L'acide formique, le constituant principal du venin de fourmi, joue un rôle clé dans la synthèse enzymatique de l'acide mandéique. Une cascade à trois enzymes convertit les matières premières bon marché et sûres, l'acide oxalique et le benzaldéhyde dans des conditions douces en acide mandélique, un élément constitutif important pour la production chimique de cosmétiques, les saveurs, et drogues. Crédit :Institut Max Planck de Microbiologie terrestre/Burgener
Parfois, les enzymes potentiellement utiles ne sont pas faciles à découvrir car leurs capacités biocatalytiques peuvent aller au-delà de leur champ d'action naturel et donc connu. En recombinant une capacité enzymatique nouvellement découverte, une équipe de recherche de l'Institut Max Planck de microbiologie terrestre dirigée par Tobias Erb a créé une façon « verte » de produire de l'acide mandélique.
La synthèse chimique est très puissante, mais cela a un coût élevé :composés toxiques, dangers environnementaux, dépendance vis-à-vis des ressources non renouvelables. La synthèse chimique de l'acide mandélique ne fait pas exception. C'est un produit chimique fin important, utilisé dans les cosmétiques et comme bloc de construction pour les médicaments et les arômes, mais sa synthèse repose sur l'utilisation de cyanure, un poison puissant.

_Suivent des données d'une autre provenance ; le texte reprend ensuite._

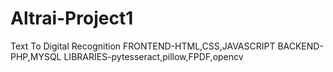 # Altrai-Project1
Text To Digital Recognition 
FRONTEND-HTML,CSS,JAVASCRIPT
BACKEND-PHP,MYSQL
LIBRARIES-pytesseract,pillow,FPDF,opencv

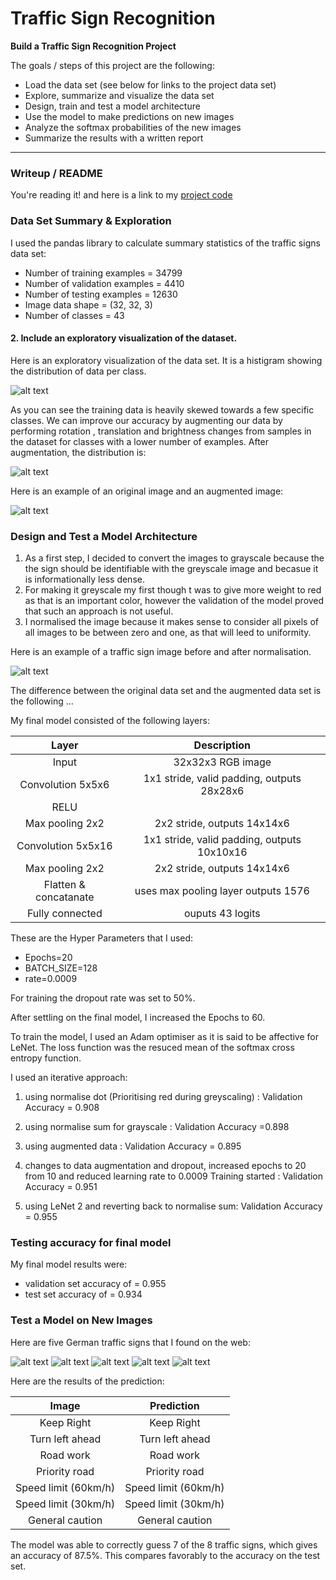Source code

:# **Traffic Sign Recognition** 

**Build a Traffic Sign Recognition Project**

The goals / steps of this project are the following:
* Load the data set (see below for links to the project data set)
* Explore, summarize and visualize the data set
* Design, train and test a model architecture
* Use the model to make predictions on new images
* Analyze the softmax probabilities of the new images
* Summarize the results with a written report


[//]: # (Image References)

[image1]: ./examples/visualization.png "Visualization"
[image2]: ./examples/grayscale.jpg "Grayscaling"
[image3]: ./examples/random_noise.jpg "Random Noise"
[image4]: ./examples/1.png "Traffic Sign 1"
[image5]: ./examples/2.png "Traffic Sign 2"
[image6]: ./examples/3.png "Traffic Sign 3"
[image7]: ./examples/4.png "Traffic Sign 4"
[image8]: ./examples/5.png "Traffic Sign 5"
[image9]: ./examples/visualization_augmented.png "Visualization Augmented"
---
### Writeup / README

You're reading it! and here is a link to my [project code](https://github.com/udacity/CarND-Traffic-Sign-Classifier-Project/blob/master/Traffic_Sign_Classifier.ipynb)

### Data Set Summary & Exploration

I used the pandas library to calculate summary statistics of the traffic
signs data set:

* Number of training examples = 34799
* Number of validation examples = 4410
* Number of testing examples = 12630
* Image data shape = (32, 32, 3)
* Number of classes = 43

#### 2. Include an exploratory visualization of the dataset.

Here is an exploratory visualization of the data set. It is a histigram showing the distribution of data per class.

![alt text][image1]

As you can see the training data is heavily skewed towards a few specific classes. We can improve our accuracy by augmenting our data by performing rotation , translation and brightness changes from samples in the dataset for classes with a lower number of examples. After augmentation, the distribution is:

![alt text][image9]



Here is an example of an original image and an augmented image:

![alt text][image3]



### Design and Test a Model Architecture

1. As a first step, I decided to convert the images to grayscale because the the sign should be identifiable with the greyscale image and becasue it is informationally less dense.
2. For making it greyscale my first though t was to give more weight to red as that is an important color, however the validation of the model proved that such an approach is not useful.
3. I normalised the image because it makes sense to consider all pixels of all images to be between zero and one, as that will leed to uniformity.

Here is an example of a traffic sign image before and after normalisation.

![alt text][image2]


The difference between the original data set and the augmented data set is the following ... 


My final model consisted of the following layers:

| Layer         		|     Description	        					| 
|:---------------------:|:---------------------------------------------:| 
| Input         		| 32x32x3 RGB image   							| 
| Convolution 5x5x6    	| 1x1 stride, valid padding, outputs 28x28x6 	|
| RELU					|												|
| Max pooling 2x2	    | 2x2 stride,  outputs 14x14x6 				    |
| Convolution 5x5x16	| 1x1 stride, valid padding, outputs 10x10x16 	|
| Max pooling 2x2	    | 2x2 stride,  outputs 14x14x6 				    |
| Flatten & concatanate | uses max pooling layer outputs 1576			|
| Fully connected		| ouputs 43 logits								|
 

These are the Hyper Parameters that I used:

* Epochs=20
* BATCH_SIZE=128
* rate=0.0009

For training the dropout rate was set to 50%.

After settling on the final model, I increased the Epochs to 60.

To train the model, I used an Adam optimiser as it is said to be affective for LeNet. The loss function was the resuced mean of the softmax cross entropy function.

I used an iterative approach:
1. using normalise dot (Prioritising red during greyscaling) : Validation Accuracy = 0.908

2. using normalise sum for grayscale : Validation Accuracy =0.898

3. using augmented data :  Validation Accuracy = 0.895

4. changes to data augmentation and dropout, increased epochs to 20 from 10 and reduced learning rate to 0.0009
Training started : Validation Accuracy = 0.951

5. using LeNet 2 and reverting back to normalise sum: Validation Accuracy = 0.955

### Testing accuracy for final model

My final model results were:
* validation set accuracy of = 0.955 
* test set accuracy of = 0.934


### Test a Model on New Images

Here are five German traffic signs that I found on the web:

![alt text][image4] ![alt text][image5] ![alt text][image6] 
![alt text][image7] ![alt text][image8]



Here are the results of the prediction:

| Image			        |     Prediction	        					| 
|:---------------------:|:---------------------------------------------:| 
| Keep Right      		| Keep Right   									| 
| Turn left ahead   	| Turn left ahead								|
| Road work				| Road work										|
| Priority road     	| Priority road 				 				|
| Speed limit (60km/h)	| Speed limit (60km/h) 							|
| Speed limit (30km/h)	| Speed limit (30km/h) 							|
| General caution   	| General caution   							|


The model was able to correctly guess 7 of the 8 traffic signs, which gives an accuracy of 87.5%. This compares favorably to the accuracy on the test set.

Microbes, en revanche, peut utiliser des enzymes et produire de manière durable des produits chimiques précieux à partir de substrats très bon marché, dans un processus appelé fermentation. L'humanité bénéficie de leur savoir-faire depuis des millénaires, de la fabrication du yaourt et du brassage de la bière dans les temps anciens à la production recombinante d'insuline aujourd'hui. Cependant, la plupart des micro-organismes présents dans la nature ne peuvent pas être cultivés en laboratoire ou ne produisent pas le composé souhaité. La biologie synthétique a donc un rôle clé à jouer dans l'exploitation du potentiel fermentaire au regard de la mise en œuvre de procédés « verts » dans l'industrie chimique.

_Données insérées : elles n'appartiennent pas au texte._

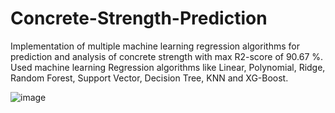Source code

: # Concrete-Strength-Prediction
Implementation of multiple machine learning regression algorithms for prediction and analysis of
concrete strength with max R2-score of 90.67 %.
Used machine learning Regression algorithms like Linear, Polynomial, Ridge, Random Forest, Support Vector, Decision Tree, KNN and XG-Boost.

![image](https://user-images.githubusercontent.com/53072058/185774512-af44f630-5fd6-42c5-a5fe-6c0479500323.png)
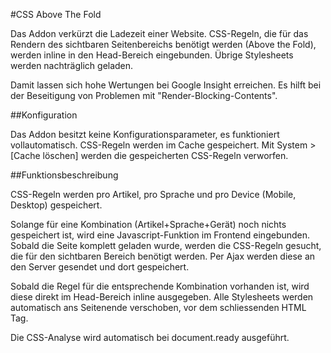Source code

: #CSS Above The Fold

Das Addon verkürzt die Ladezeit einer Website. CSS-Regeln, die für
das Rendern des sichtbaren Seitenbereichs benötigt werden 
(Above the Fold), werden inline in den Head-Bereich eingebunden. 
Übrige Stylesheets werden nachträglich geladen.

Damit lassen sich hohe Wertungen bei Google Insight erreichen. 
Es hilft bei der Beseitigung von Problemen mit "Render-Blocking-Contents".

##Konfiguration

Das Addon besitzt keine Konfigurationsparameter, es funktioniert vollautomatisch.
CSS-Regeln werden im Cache gespeichert. Mit System > [Cache löschen] werden
die gespeicherten CSS-Regeln verworfen.

##Funktionsbeschreibung

CSS-Regeln werden pro Artikel, pro Sprache und pro Device (Mobile, Desktop)
gespeichert.

Solange für eine Kombination (Artikel+Sprache+Gerät) noch nichts gespeichert ist,
wird eine Javascript-Funktion im Frontend eingebunden. Sobald die Seite
komplett geladen wurde, werden die CSS-Regeln gesucht, die für den sichtbaren
Bereich benötigt werden. Per Ajax werden diese an den Server gesendet und 
dort gespeichert.

Sobald die Regel für die entsprechende Kombination vorhanden ist,
wird diese direkt im Head-Bereich inline ausgegeben. Alle Stylesheets
werden automatisch ans Seitenende verschoben, vor dem schliessenden HTML Tag.

Die CSS-Analyse wird automatisch bei document.ready ausgeführt.
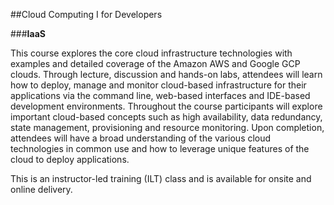 ##Cloud Computing I for Developers

###__IaaS__

This course explores the core cloud infrastructure technologies with examples and detailed coverage of the Amazon AWS and Google GCP clouds. Through lecture, discussion and hands-on labs, attendees will learn how to deploy, manage and monitor cloud-based infrastructure for their applications via the command line, web-based interfaces and IDE-based development environments. Throughout the course participants will explore important cloud-based concepts such as high availability, data redundancy, state management, provisioning and resource monitoring. Upon completion, attendees will have a broad understanding of the various cloud technologies in common use and how to leverage unique features of the cloud to deploy applications.

This is an instructor-led training (ILT) class and is available for onsite and online delivery.
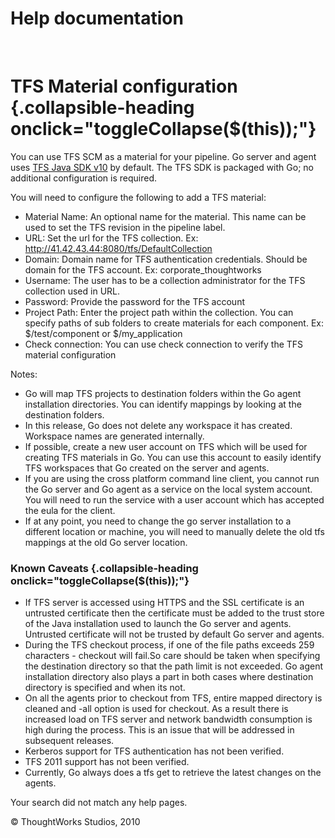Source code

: Help documentation
==================

 

TFS Material configuration {.collapsible-heading onclick="toggleCollapse($(this));"}
==========================

You can use TFS SCM as a material for your pipeline. Go server and agent
uses [TFS Java SDK
v10](http://www.microsoft.com/en-us/download/details.aspx?id=22616) by
default. The TFS SDK is packaged with Go; no additional configuration is
required.

You will need to configure the following to add a TFS material:

-   Material Name: An optional name for the material. This name can be
    used to set the TFS revision in the pipeline label.
-   URL: Set the url for the TFS collection. Ex:
    http://41.42.43.44:8080/tfs/DefaultCollection
-   Domain: Domain name for TFS authentication credentials. Should be
    domain for the TFS account. Ex: corporate\_thoughtworks
-   Username: The user has to be a collection administrator for the TFS
    collection used in URL.
-   Password: Provide the password for the TFS account
-   Project Path: Enter the project path within the collection. You can
    specify paths of sub folders to create materials for each component.
    Ex: \$/test/component or \$/my\_application
-   Check connection: You can use check connection to verify the TFS
    material configuration

Notes:

-   Go will map TFS projects to destination folders within the Go agent
    installation directories. You can identify mappings by looking at
    the destination folders.
-   In this release, Go does not delete any workspace it has created.
    Workspace names are generated internally.
-   If possible, create a new user account on TFS which will be used for
    creating TFS materials in Go. You can use this account to easily
    identify TFS workspaces that Go created on the server and agents.
-   If you are using the cross platform command line client, you cannot
    run the Go server and Go agent as a service on the local system
    account. You will need to run the service with a user account which
    has accepted the eula for the client.
-   If at any point, you need to change the go server installation to a
    different location or machine, you will need to manually delete the
    old tfs mappings at the old Go server location.

### Known Caveats {.collapsible-heading onclick="toggleCollapse($(this));"}

-   If TFS server is accessed using HTTPS and the SSL certificate is an
    untrusted certificate then the certificate must be added to the
    trust store of the Java installation used to launch the Go server
    and agents. Untrusted certificate will not be trusted by default Go
    server and agents.
-   During the TFS checkout process, if one of the file paths exceeds
    259 characters - checkout will fail.So care should be taken when
    specifying the destination directory so that the path limit is not
    exceeded. Go agent installation directory also plays a part in both
    cases where destination directory is specified and when its not.
-   On all the agents prior to checkout from TFS, entire mapped
    directory is cleaned and -all option is used for checkout. As a
    result there is increased load on TFS server and network bandwidth
    consumption is high during the process. This is an issue that will
    be addressed in subsequent releases.
-   Kerberos support for TFS authentication has not been verified.
-   TFS 2011 support has not been verified.
-   Currently, Go always does a tfs get to retrieve the latest changes
    on the agents.

Your search did not match any help pages.



© ThoughtWorks Studios, 2010

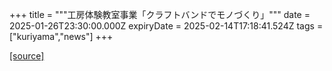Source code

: +++
title = """工房体験教室事業「クラフトバンドでモノづくり」"""
date = 2025-01-26T23:30:00.000Z
expiryDate = 2025-02-14T17:18:41.524Z
tags = ["kuriyama","news"]
+++


[[source]](https://www.town.kuriyama.hokkaido.jp/soshiki/55/30070.html)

Nouvelles combinaisons d'enzymes bien connues
Parfois, les enzymes potentiellement utiles ne sont pas faciles à reconnaître car leur capacité enzymatique dépasse leur fonction naturelle. Une équipe de recherche dirigée par Tobias Erb a maintenant trouvé une méthode pour la production verte d'acide mandélique. Il repose sur une activité nouvellement identifiée de l'enzyme oxalyl-CoA décarboxylase (OXC). Dans la nature, cette enzyme joue un rôle important dans la dégradation de l'oxalate de calcium, lequel, s'il s'accumule dans le corps, peut causer des problèmes de santé tels que des calculs rénaux. Ils ont découvert que l'enzyme dégrade non seulement l'oxalate, mais peut également créer une nouvelle liaison entre deux atomes de carbone.

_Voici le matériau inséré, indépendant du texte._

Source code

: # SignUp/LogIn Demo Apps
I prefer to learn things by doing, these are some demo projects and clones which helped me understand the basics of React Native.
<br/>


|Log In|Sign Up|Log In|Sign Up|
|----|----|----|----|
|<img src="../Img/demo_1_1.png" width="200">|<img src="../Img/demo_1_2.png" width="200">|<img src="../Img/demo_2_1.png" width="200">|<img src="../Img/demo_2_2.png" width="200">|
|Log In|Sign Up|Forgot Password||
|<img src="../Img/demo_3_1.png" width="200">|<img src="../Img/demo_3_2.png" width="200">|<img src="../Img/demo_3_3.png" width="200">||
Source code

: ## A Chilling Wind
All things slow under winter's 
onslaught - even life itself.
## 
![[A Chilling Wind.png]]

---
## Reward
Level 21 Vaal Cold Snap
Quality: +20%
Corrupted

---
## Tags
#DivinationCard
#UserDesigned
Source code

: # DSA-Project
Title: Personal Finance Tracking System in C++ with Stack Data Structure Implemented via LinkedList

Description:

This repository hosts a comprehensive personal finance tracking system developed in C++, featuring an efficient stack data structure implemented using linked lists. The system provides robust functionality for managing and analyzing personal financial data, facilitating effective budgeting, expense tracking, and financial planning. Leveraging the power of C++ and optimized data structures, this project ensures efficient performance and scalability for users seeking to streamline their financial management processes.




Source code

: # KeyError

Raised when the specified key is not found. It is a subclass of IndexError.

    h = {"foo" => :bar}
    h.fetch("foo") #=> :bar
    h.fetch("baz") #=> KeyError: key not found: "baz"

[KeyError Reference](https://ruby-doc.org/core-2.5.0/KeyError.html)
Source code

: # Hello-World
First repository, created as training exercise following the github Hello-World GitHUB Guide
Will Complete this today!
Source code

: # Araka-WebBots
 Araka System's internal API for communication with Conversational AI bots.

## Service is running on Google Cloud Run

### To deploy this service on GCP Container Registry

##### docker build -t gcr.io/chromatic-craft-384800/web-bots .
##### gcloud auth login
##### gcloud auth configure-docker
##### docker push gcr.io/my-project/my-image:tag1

Au cours de la réaction, L'OXC produit une forme très active d'acide formique, le principal constituant du venin de fourmi. OXC condense cet intermédiaire activé avec un aldéhyde, une autre molécule très réactive. Les scientifiques ont amélioré l'enzyme par des mutations chirurgicales et l'ont combiné avec deux autres enzymes. Ce faisant, ils ont créé une cascade en trois étapes qui convertit les matières premières bon marché et sûres, l'acide oxalique et le benzaldéhyde en acide mandélique dans des conditions douces. Par ailleurs, ils ont pu synthétiser une large gamme de dérivés de l'acide mandélique, qui peut être très utile dans la conception de nouveaux médicaments.
L'utilisation de biocatalyseurs en biologie synthétique
Jusque là, la méthode repose sur des enzymes purifiées. L'introduction des trois enzymes dans un système microbien ou synthétique pourrait éventuellement permettre un processus de fermentation écologiquement durable des acides mandéliques et de ses dérivés. Dans un contexte plus large, les résultats soulignent le vaste potentiel catalytique des enzymes et démontrent que des enzymes bien connues peuvent avoir de nouvelles, activités très utiles. En réalité, les fonctions enzymatiques que nous connaissons jusqu'à présent ne sont probablement que la pointe de l'iceberg. L'exploration du plein potentiel de ces biocatalyseurs polyvalents fera de la synthèse enzymatique une alternative toujours plus puissante à la synthèse chimique.